I just finished Hurry Down Sunshine, which is a memoir of madness. It’s from the perspective of a father looking on helplessly while his teenage daughter goes mad, slipping into her mind, beyond his — and even her own — reach.
I liked it. There were some really poignant moments, particularly when he was writing in the moment, when I was able to feel his visceral reactions to finding your daughter wandering the streets of Brooklyn, babbling about finding the god within all of us. I also liked the way he managed to convey this split his daughter went through — one day she was keeping it together, the next she was on the other side of sanity. That is a very familiar feeling, even if you aren’t someone who has personally experienced a mental illness. The moment. The moment where it all changed. The moment someone died or you made a choice you couldn’t take back or something cataclysmic happened to you — that moment neatly slices your life into two parts.
The book dragged after the first third, though.

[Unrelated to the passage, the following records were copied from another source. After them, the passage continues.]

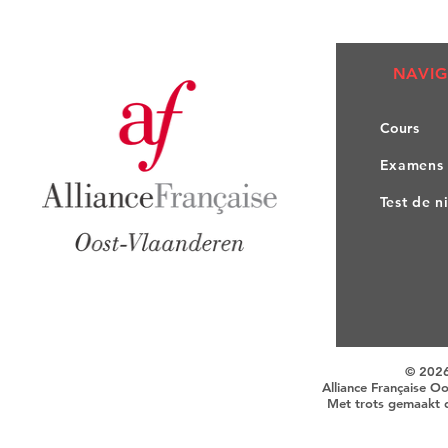
NAVIG
Co
urs
Exa
mens
Test de n
© 202
Alliance Française O
Met trots gemaakt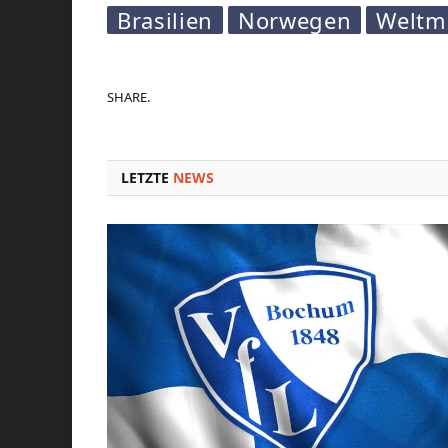
Brasilien
Norwegen
Weltme
SHARE.
LETZTE
NEWS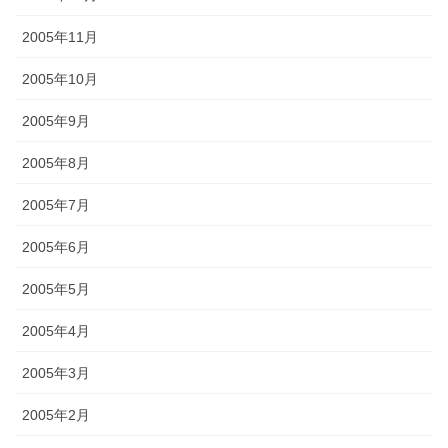
2005年11月
2005年10月
2005年9月
2005年8月
2005年7月
2005年6月
2005年5月
2005年4月
2005年3月
2005年2月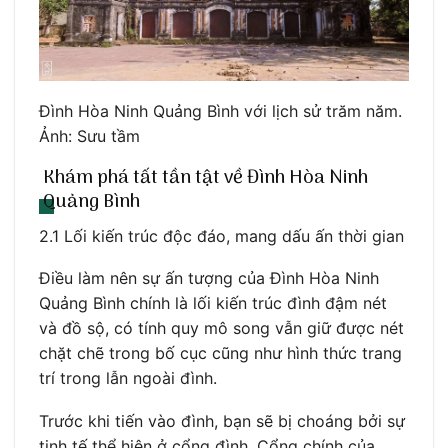
Đình Hòa Ninh Quảng Bình với lịch sử trăm năm.
Ảnh: Sưu tầm
Khám phá tất tần tật về Đình Hòa Ninh
Quảng Bình
2.1 Lối kiến trúc độc đáo, mang dấu ấn thời gian
Điều làm nên sự ấn tượng của Đình Hòa Ninh
Quảng Bình chính là lối kiến trúc đình đậm nét
và đồ sộ, có tính quy mô song vẫn giữ được nét
chặt chẽ trong bố cục cũng như hình thức trang
trí trong lẫn ngoài đình.
Trước khi tiến vào đình, bạn sẽ bị choáng bởi sự
tinh tế thể hiện ở cổng đình. Cổng chính của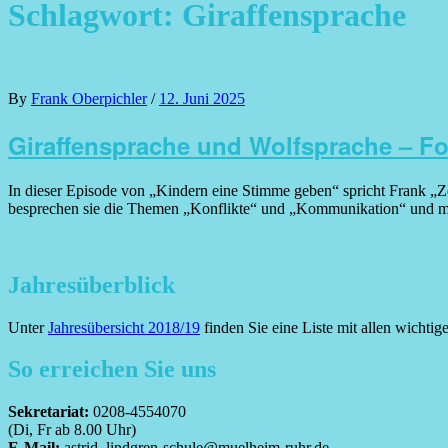
Schlagwort:
Giraffensprache
Posted
By
Frank Oberpichler
/
12. Juni 2025
on
Giraffensprache und Wolfsprache – Fo
In dieser Episode von „Kindern eine Stimme geben“ spricht Frank „
besprechen sie die Themen „Konflikte“ und „Kommunikation“ und ma
Jahresüberblick
Unter
Jahresübersicht 2018/19
finden Sie eine Liste mit allen wichti
So erreichen Sie uns
Sekretariat:
0208-4554070
(Di, Fr ab 8.00 Uhr)
E-Mail:
astrid_lindgren-schule@muelheim-ruhr.de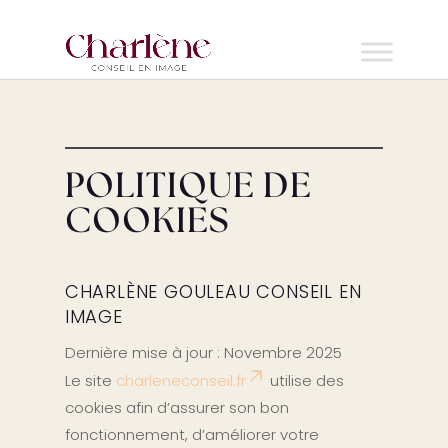
POLITIQUE DE
COOKIES
CHARLÈNE GOULEAU CONSEIL EN
IMAGE
Dernière mise à jour : Novembre 2025
Le site
charleneconseil.fr
utilise des
cookies afin d’assurer son bon
fonctionnement, d’améliorer votre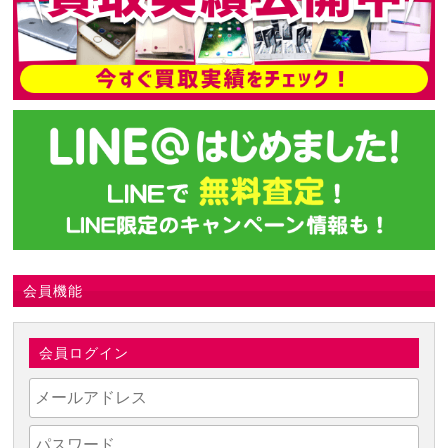
会員機能
会員ログイン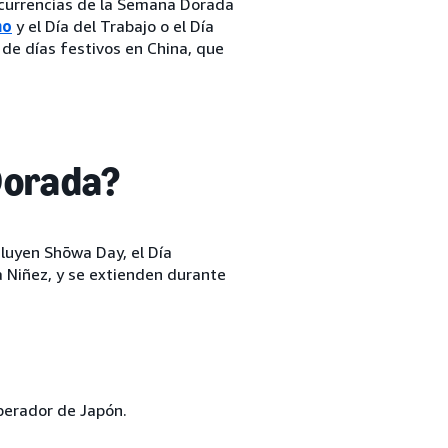
currencias de la Semana Dorada
no
y el Día del Trabajo o el Día
de días festivos en China, que
Dorada?
luyen Shōwa Day, el Día
a Niñez, y se extienden durante
perador de Japón.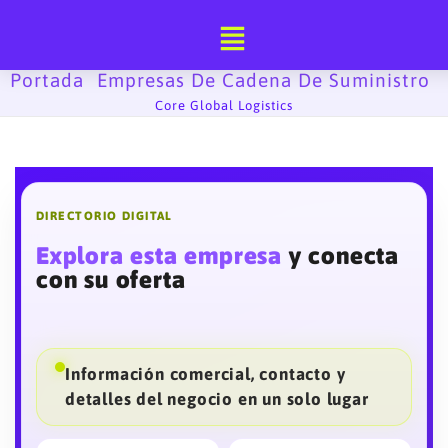
Ir
al
contenido
Portada
Empresas De Cadena De Suministro
-
-
Core Global Logistics
DIRECTORIO DIGITAL
Explora esta empresa
y conecta
con su oferta
Información comercial, contacto y
detalles del negocio en un solo lugar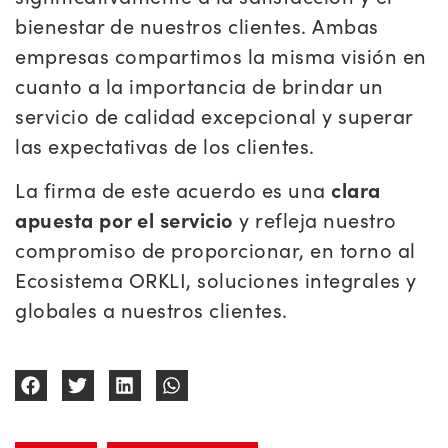
bienestar de nuestros clientes. Ambas
empresas compartimos la misma visión en
cuanto a la importancia de brindar un
servicio de calidad excepcional y superar
las expectativas de los clientes.
La firma de este acuerdo es una
clara
apuesta por el servicio
y refleja nuestro
compromiso de proporcionar, en torno al
Ecosistema ORKLI, soluciones integrales y
globales a nuestros clientes.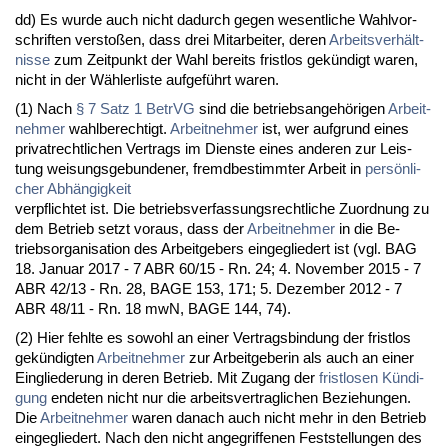
dd) Es wur­de auch nicht da­durch ge­gen we­sent­li­che Wahl­vor­
schrif­ten ver­s­toßen, dass drei Mit­ar­bei­ter, de­ren
Ar­beits­verhält­
nis­se
zum Zeit­punkt der Wahl be­reits frist­los gekündigt wa­ren,
nicht in der Wähler­lis­te auf­geführt wa­ren.
(1) Nach
§ 7 Satz 1 Be­trVG
sind die be­triebs­an­gehöri­gen
Ar­beit­
neh­mer
wahl­be­rech­tigt.
Ar­beit­neh­mer
ist, wer auf­grund ei­nes
pri­vat­recht­li­chen Ver­trags im Diens­te ei­nes an­de­ren zur Leis­
tung wei­sungs­ge­bun­de­ner, fremd­be­stimm­ter Ar­beit in
persönli­
cher Abhängig­keit
ver­pflich­tet ist. Die be­triebs­ver­fas­sungs­recht­li­che Zu­ord­nung zu
dem Be­trieb setzt vor­aus, dass der
Ar­beit­neh­mer
in die Be­
triebs­or­ga­ni­sa­ti­on des Ar­beit­ge­bers ein­ge­glie­dert ist (vgl. BAG
18. Ja­nu­ar 2017 - 7 ABR 60/15 - Rn. 24; 4. No­vem­ber 2015 - 7
ABR 42/13 - Rn. 28, BA­GE 153, 171; 5. De­zem­ber 2012 - 7
ABR 48/11 - Rn. 18 mwN, BA­GE 144, 74).
(2) Hier fehl­te es so­wohl an ei­ner Ver­trags­bin­dung der frist­los
gekündig­ten
Ar­beit­neh­mer
zur Ar­beit­ge­be­rin als auch an ei­ner
Ein­glie­de­rung in de­ren Be­trieb. Mit Zu­gang der
frist­lo­sen Kündi­
gung
en­de­ten nicht nur die ar­beits­ver­trag­li­chen Be­zie­hun­gen.
Die
Ar­beit­neh­mer
wa­ren da­nach auch nicht mehr in den Be­trieb
ein­ge­glie­dert. Nach den nicht an­ge­grif­fe­nen Fest­stel­lun­gen des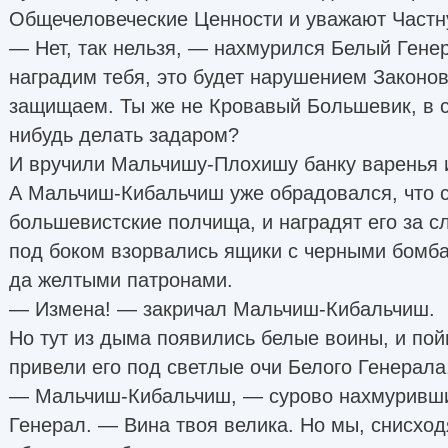
Общечеловеческие Ценности и уважают Частн
— Нет, так нельзя, — нахмурился Белый Гене
наградим тебя, это будет нарушением Законо
защищаем. Ты же не Кровавый Большевик, в с
нибудь делать задаром?
И вручили Мальчишу-Плохишу банку варенья и
А Мальчиш-Кибальчиш уже обрадовался, что 
большевистские полчища, и наградят его за сл
под боком взорвались ящики с черными бомб
да желтыми патронами.
— Измена! — закричал Мальчиш-Кибальчиш.
Но тут из дыма появились белые воины, и пой
привели его под светлые очи Белого Генерала
— Мальчиш-Кибальчиш, — сурово нахмуривши
Генерал. — Вина твоя велика. Но мы, снисходя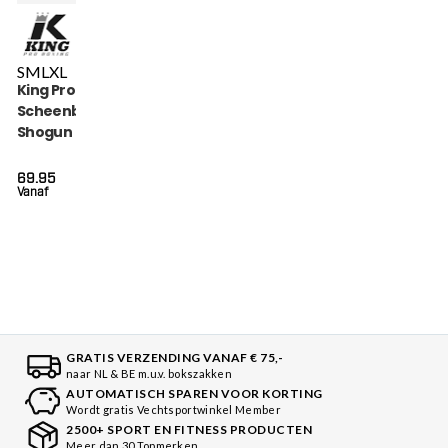
S
M
L
XL
King Pro Boxing
Scheenbeschermers
Shogun (KPB SG
SHOGUN 1)
69.95
Vanaf
GRATIS VERZENDING VANAF € 75,-
naar NL & BE m.u.v. bokszakken
AUTOMATISCH SPAREN VOOR KORTING
Wordt gratis Vechtsportwinkel Member
2500+ SPORT EN FITNESS PRODUCTEN
Meer dan 30 Topmerken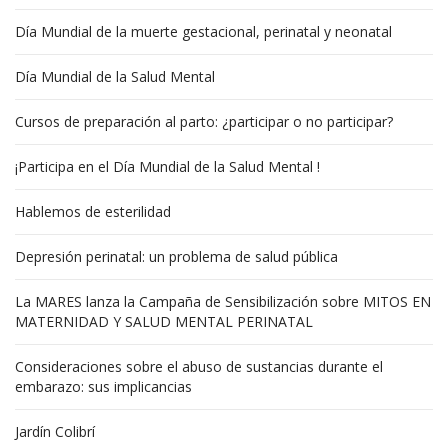
Día Mundial de la muerte gestacional, perinatal y neonatal
Día Mundial de la Salud Mental
Cursos de preparación al parto: ¿participar o no participar?
¡Participa en el Día Mundial de la Salud Mental !
Hablemos de esterilidad
Depresión perinatal: un problema de salud pública
La MARES lanza la Campaña de Sensibilización sobre MITOS EN
MATERNIDAD Y SALUD MENTAL PERINATAL
Consideraciones sobre el abuso de sustancias durante el
embarazo: sus implicancias
Jardín Colibrí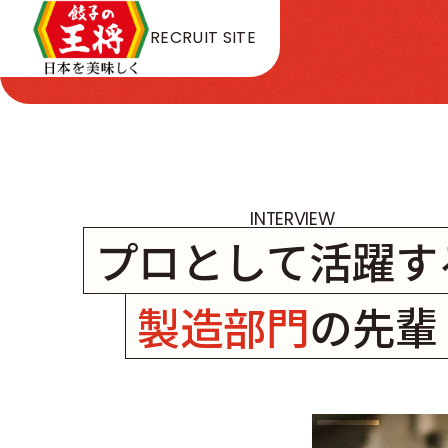
RECRUIT SITE
TOP
製造部門インタビュー
INTE
INTERVIEW
プロとして活躍す
製造部門イン
製造部門
の先輩
Interview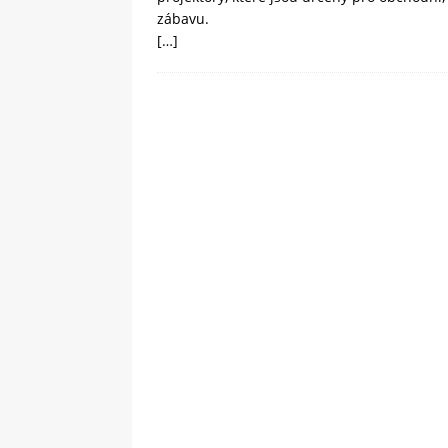
zábavu.
[…]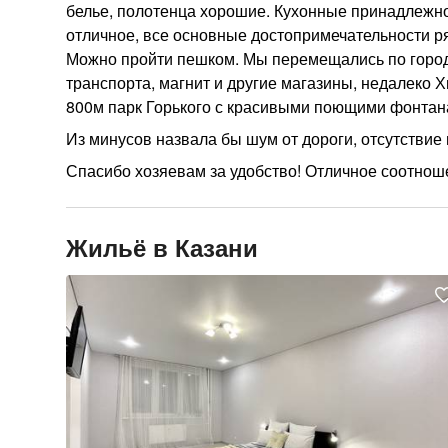
белье, полотенца хорошие. Кухонные принадлежно
отличное, все основные достопримечательности ряд
Можно пройти пешком. Мы перемещались по городу
транспорта, магнит и другие магазины, недалеко 
800м парк Горького с красивыми поющими фонтан
Из минусов назвала бы шум от дороги, отсутствие
Спасибо хозяевам за удобство! Отличное соотнош
Жильё в Казани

He spent less time trying to help his daughter (rather, less time writing about that because it is clear that through it all, he is a loving and attentive parent) and more time trying to understand her by proxy — he imagines that unless he can feel what she’s feeling, he can’t understand what she’s going through. He took her medications, which made me really uncomfortable. The book loses it’s footing early on and never quite regains it.
If you’re into memoirs about madness and you have a mental health problem, this might be worth a read for the few lines and thoughts that pop out as unexpected gems. Otherwise, skip it.